### What you need to do
Exact copies of all the lines below are required.

┄┄┄┄┄┄

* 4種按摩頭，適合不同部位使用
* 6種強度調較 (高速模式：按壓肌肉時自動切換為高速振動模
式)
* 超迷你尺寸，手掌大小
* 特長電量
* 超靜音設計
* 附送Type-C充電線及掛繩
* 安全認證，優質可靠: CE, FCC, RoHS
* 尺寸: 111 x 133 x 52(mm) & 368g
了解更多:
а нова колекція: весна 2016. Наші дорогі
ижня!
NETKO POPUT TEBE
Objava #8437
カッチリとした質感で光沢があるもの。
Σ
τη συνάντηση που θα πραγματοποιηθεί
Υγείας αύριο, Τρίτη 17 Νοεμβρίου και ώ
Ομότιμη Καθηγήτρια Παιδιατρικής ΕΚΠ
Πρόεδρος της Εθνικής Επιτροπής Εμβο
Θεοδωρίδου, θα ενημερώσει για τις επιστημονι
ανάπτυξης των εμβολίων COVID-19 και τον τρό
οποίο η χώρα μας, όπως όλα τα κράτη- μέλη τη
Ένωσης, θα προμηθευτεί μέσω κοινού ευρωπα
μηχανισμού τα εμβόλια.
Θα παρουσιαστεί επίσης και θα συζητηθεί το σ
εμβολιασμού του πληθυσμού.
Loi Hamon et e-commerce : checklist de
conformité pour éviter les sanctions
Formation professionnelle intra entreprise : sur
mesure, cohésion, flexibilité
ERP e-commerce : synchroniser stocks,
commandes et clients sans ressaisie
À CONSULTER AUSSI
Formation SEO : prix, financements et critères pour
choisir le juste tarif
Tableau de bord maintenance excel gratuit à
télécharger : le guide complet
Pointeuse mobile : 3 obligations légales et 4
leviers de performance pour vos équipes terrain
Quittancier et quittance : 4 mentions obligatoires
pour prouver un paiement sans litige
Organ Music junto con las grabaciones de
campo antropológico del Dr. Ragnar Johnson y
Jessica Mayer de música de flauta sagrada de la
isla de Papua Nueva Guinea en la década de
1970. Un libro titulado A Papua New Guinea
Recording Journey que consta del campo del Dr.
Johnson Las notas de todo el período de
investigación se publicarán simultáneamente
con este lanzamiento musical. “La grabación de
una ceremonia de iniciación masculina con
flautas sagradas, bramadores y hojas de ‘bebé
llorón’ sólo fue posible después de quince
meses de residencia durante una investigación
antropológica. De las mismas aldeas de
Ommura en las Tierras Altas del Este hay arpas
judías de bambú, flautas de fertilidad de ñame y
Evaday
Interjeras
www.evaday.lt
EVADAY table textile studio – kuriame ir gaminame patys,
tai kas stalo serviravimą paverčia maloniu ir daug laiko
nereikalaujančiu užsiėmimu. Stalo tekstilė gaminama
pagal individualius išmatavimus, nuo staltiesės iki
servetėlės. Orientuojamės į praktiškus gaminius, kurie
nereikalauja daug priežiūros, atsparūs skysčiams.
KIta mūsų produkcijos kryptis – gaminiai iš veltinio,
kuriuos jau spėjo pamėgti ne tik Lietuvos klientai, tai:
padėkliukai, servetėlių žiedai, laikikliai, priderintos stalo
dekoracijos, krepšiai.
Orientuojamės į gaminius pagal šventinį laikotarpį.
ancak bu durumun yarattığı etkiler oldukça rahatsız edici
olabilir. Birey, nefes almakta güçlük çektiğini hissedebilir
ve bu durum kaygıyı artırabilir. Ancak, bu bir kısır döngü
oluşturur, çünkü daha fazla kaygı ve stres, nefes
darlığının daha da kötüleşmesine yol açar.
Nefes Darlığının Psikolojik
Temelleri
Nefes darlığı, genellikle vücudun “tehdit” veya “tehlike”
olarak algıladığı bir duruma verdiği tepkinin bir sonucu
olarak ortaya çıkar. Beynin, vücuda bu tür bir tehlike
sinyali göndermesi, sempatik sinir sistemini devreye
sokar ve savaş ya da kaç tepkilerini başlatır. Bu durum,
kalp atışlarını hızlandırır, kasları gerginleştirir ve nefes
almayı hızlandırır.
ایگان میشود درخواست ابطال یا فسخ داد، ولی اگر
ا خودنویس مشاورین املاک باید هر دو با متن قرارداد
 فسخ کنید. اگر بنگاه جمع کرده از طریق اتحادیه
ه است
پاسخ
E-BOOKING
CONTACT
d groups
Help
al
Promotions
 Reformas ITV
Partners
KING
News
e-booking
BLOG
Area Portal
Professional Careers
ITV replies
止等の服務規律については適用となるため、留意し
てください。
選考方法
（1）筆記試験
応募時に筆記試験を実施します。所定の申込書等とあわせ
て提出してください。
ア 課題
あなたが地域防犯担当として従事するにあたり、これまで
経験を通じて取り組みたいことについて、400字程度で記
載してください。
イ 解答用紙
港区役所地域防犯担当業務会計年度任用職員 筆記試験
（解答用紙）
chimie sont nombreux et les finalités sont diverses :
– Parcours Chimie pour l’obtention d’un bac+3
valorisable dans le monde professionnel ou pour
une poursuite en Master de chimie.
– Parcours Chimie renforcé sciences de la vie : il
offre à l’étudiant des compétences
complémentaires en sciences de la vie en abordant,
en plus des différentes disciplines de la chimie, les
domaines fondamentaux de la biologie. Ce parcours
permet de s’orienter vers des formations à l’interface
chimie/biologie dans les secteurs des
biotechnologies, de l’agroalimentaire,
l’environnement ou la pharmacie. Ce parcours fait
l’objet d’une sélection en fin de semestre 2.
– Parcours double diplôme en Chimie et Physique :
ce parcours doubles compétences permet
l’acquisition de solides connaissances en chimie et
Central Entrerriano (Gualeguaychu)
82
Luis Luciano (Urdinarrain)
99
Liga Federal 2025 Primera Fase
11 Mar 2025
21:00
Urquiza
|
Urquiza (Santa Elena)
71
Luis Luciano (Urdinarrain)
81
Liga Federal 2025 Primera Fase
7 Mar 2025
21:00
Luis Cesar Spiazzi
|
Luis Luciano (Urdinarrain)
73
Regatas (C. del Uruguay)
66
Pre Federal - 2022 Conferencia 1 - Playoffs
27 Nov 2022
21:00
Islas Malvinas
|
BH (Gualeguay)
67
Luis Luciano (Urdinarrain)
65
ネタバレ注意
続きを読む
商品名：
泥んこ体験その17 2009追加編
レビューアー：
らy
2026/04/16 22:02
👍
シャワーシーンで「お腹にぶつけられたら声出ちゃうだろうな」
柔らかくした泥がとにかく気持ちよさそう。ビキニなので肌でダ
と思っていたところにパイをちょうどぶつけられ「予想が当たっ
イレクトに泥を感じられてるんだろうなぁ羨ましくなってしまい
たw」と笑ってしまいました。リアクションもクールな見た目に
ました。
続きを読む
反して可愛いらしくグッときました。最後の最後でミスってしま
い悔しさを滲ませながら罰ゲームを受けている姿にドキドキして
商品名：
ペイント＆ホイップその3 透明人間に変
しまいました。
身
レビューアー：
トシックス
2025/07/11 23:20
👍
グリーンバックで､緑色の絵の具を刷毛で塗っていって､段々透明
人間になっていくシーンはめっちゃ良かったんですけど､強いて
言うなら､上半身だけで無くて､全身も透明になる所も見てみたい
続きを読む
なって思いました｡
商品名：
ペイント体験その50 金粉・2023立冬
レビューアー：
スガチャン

┄┄┄┄┄┄

### Output for this task
* 4種按摩頭，適合不同部位使用
* 6種強度調較 (高速模式：按壓肌肉時自動切換為高速振動模
式)
* 超迷你尺寸，手掌大小
* 特長電量
* 超靜音設計
* 附送Type-C充電線及掛繩
* 安全認證，優質可靠: CE, FCC, RoHS
* 尺寸: 111 x 133 x 52(mm) & 368g
了解更多:
а нова колекція: весна 2016. Наші дорогі
ижня!
NETKO POPUT TEBE
Objava #8437
カッチリとした質感で光沢があるもの。
Σ
τη συνάντηση που θα πραγματοποιηθεί
Υγείας αύριο, Τρίτη 17 Νοεμβρίου και ώ
Ομότιμη Καθηγήτρια Παιδιατρικής ΕΚΠ
Πρόεδρος της Εθνικής Επιτροπής Εμβο
Θεοδωρίδου, θα ενημερώσει για τις επιστημονι
ανάπτυξης των εμβολίων COVID-19 και τον τρό
οποίο η χώρα μας, όπως όλα τα κράτη- μέλη τη
Ένωσης, θα προμηθευτεί μέσω κοινού ευρωπα
μηχανισμού τα εμβόλια.
Θα παρουσιαστεί επίσης και θα συζητηθεί το σ
εμβολιασμού του πληθυσμού.
Loi Hamon et e-commerce : checklist de
conformité pour éviter les sanctions
Formation professionnelle intra entreprise : sur
mesure, cohésion, flexibilité
ERP e-commerce : synchroniser stocks,
commandes et clients sans ressaisie
À CONSULTER AUSSI
Formation SEO : prix, financements et critères pour
choisir le juste tarif
Tableau de bord maintenance excel gratuit à
télécharger : le guide complet
Pointeuse mobile : 3 obligations légales et 4
leviers de performance pour vos équipes terrain
Quittancier et quittance : 4 mentions obligatoires
pour prouver un paiement sans litige
Organ Music junto con las grabaciones de
campo antropológico del Dr. Ragnar Johnson y
Jessica Mayer de música de flauta sagrada de la
isla de Papua Nueva Guinea en la década de
1970. Un libro titulado A Papua New Guinea
Recording Journey que consta del campo del Dr.
Johnson Las notas de todo el período de
investigación se publicarán simultáneamente
con este lanzamiento musical. “La grabación de
una ceremonia de iniciación masculina con
flautas sagradas, bramadores y hojas de ‘bebé
llorón’ sólo fue posible después de quince
meses de residencia durante una investigación
antropológica. De las mismas aldeas de
Ommura en las Tierras Altas del Este hay arpas
judías de bambú, flautas de fertilidad de ñame y
Evaday
Interjeras
www.evaday.lt
EVADAY table textile studio – kuriame ir gaminame patys,
tai kas stalo serviravimą paverčia maloniu ir daug laiko
nereikalaujančiu užsiėmimu. Stalo tekstilė gaminama
pagal individualius išmatavimus, nuo staltiesės iki
servetėlės. Orientuojamės į praktiškus gaminius, kurie
nereikalauja daug priežiūros, atsparūs skysčiams.
KIta mūsų produkcijos kryptis – gaminiai iš veltinio,
kuriuos jau spėjo pamėgti ne tik Lietuvos klientai, tai:
padėkliukai, servetėlių žiedai, laikikliai, priderintos stalo
dekoracijos, krepšiai.
Orientuojamės į gaminius pagal šventinį laikotarpį.
ancak bu durumun yarattığı etkiler oldukça rahatsız edici
olabilir. Birey, nefes almakta güçlük çektiğini hissedebilir
ve bu durum kaygıyı artırabilir. Ancak, bu bir kısır döngü
oluşturur, çünkü daha fazla kaygı ve stres, nefes
darlığının daha da kötüleşmesine yol açar.
Nefes Darlığının Psikolojik
Temelleri
Nefes darlığı, genellikle vücudun “tehdit” veya “tehlike”
olarak algıladığı bir duruma verdiği tepkinin bir sonucu
olarak ortaya çıkar. Beynin, vücuda bu tür bir tehlike
sinyali göndermesi, sempatik sinir sistemini devreye
sokar ve savaş ya da kaç tepkilerini başlatır. Bu durum,
kalp atışlarını hızlandırır, kasları gerginleştirir ve nefes
almayı hızlandırır.
ایگان میشود درخواست ابطال یا فسخ داد، ولی اگر
ا خودنویس مشاورین املاک باید هر دو با متن قرارداد
 فسخ کنید. اگر بنگاه جمع کرده از طریق اتحادیه
ه است
پاسخ
E-BOOKING
CONTACT
d groups
Help
al
Promotions
 Reformas ITV
Partners
KING
News
e-booking
BLOG
Area Portal
Professional Careers
ITV replies
止等の服務規律については適用となるため、留意し
てください。
選考方法
（1）筆記試験
応募時に筆記試験を実施します。所定の申込書等とあわせ
て提出してください。
ア 課題
あなたが地域防犯担当として従事するにあたり、これまで
経験を通じて取り組みたいことについて、400字程度で記
載してください。
イ 解答用紙
港区役所地域防犯担当業務会計年度任用職員 筆記試験
（解答用紙）
chimie sont nombreux et les finalités sont diverses :
– Parcours Chimie pour l’obtention d’un bac+3
valorisable dans le monde professionnel ou pour
une poursuite en Master de chimie.
– Parcours Chimie renforcé sciences de la vie : il
offre à l’étudiant des compétences
complémentaires en sciences de la vie en abordant,
en plus des différentes disciplines de la chimie, les
domaines fondamentaux de la biologie. Ce parcours
permet de s’orienter vers des formations à l’interface
chimie/biologie dans les secteurs des
biotechnologies, de l’agroalimentaire,
l’environnement ou la pharmacie. Ce parcours fait
l’objet d’une sélection en fin de semestre 2.
– Parcours double diplôme en Chimie et Physique :
ce parcours doubles compétences permet
l’acquisition de solides connaissances en chimie et
Central Entrerriano (Gualeguaychu)
82
Luis Luciano (Urdinarrain)
99
Liga Federal 2025 Primera Fase
11 Mar 2025
21:00
Urquiza
|
Urquiza (Santa Elena)
71
Luis Luciano (Urdinarrain)
81
Liga Federal 2025 Primera Fase
7 Mar 2025
21:00
Luis Cesar Spiazzi
|
Luis Luciano (Urdinarrain)
73
Regatas (C. del Uruguay)
66
Pre Federal - 2022 Conferencia 1 - Playoffs
27 Nov 2022
21:00
Islas Malvinas
|
BH (Gualeguay)
67
Luis Luciano (Urdinarrain)
65
ネタバレ注意
続きを読む
商品名：
泥んこ体験その17 2009追加編
レビューアー：
らy
2026/04/16 22:02
👍
シャワーシーンで「お腹にぶつけられたら声出ちゃうだろうな」
柔らかくした泥がとにかく気持ちよさそう。ビキニなので肌でダ
と思っていたところにパイをちょうどぶつけられ「予想が当たっ
イレクトに泥を感じられてるんだろうなぁ羨ましくなってしまい
たw」と笑ってしまいました。リアクションもクールな見た目に
ました。
続きを読む
反して可愛いらしくグッときました。最後の最後でミスってしま
い悔しさを滲ませながら罰ゲームを受けている姿にドキドキして
商品名：
ペイント＆ホイップその3 透明人間に変
しまいました。
身
レビューアー：
トシックス
2025/07/11 23:20
👍
グリーンバックで､緑色の絵の具を刷毛で塗っていって､段々透明
人間になっていくシーンはめっちゃ良かったんですけど､強いて
言うなら､上半身だけで無くて､全身も透明になる所も見てみたい
続きを読む
なって思いました｡
商品名：
ペイント体験その50 金粉・2023立冬
レビューアー：
スガチャン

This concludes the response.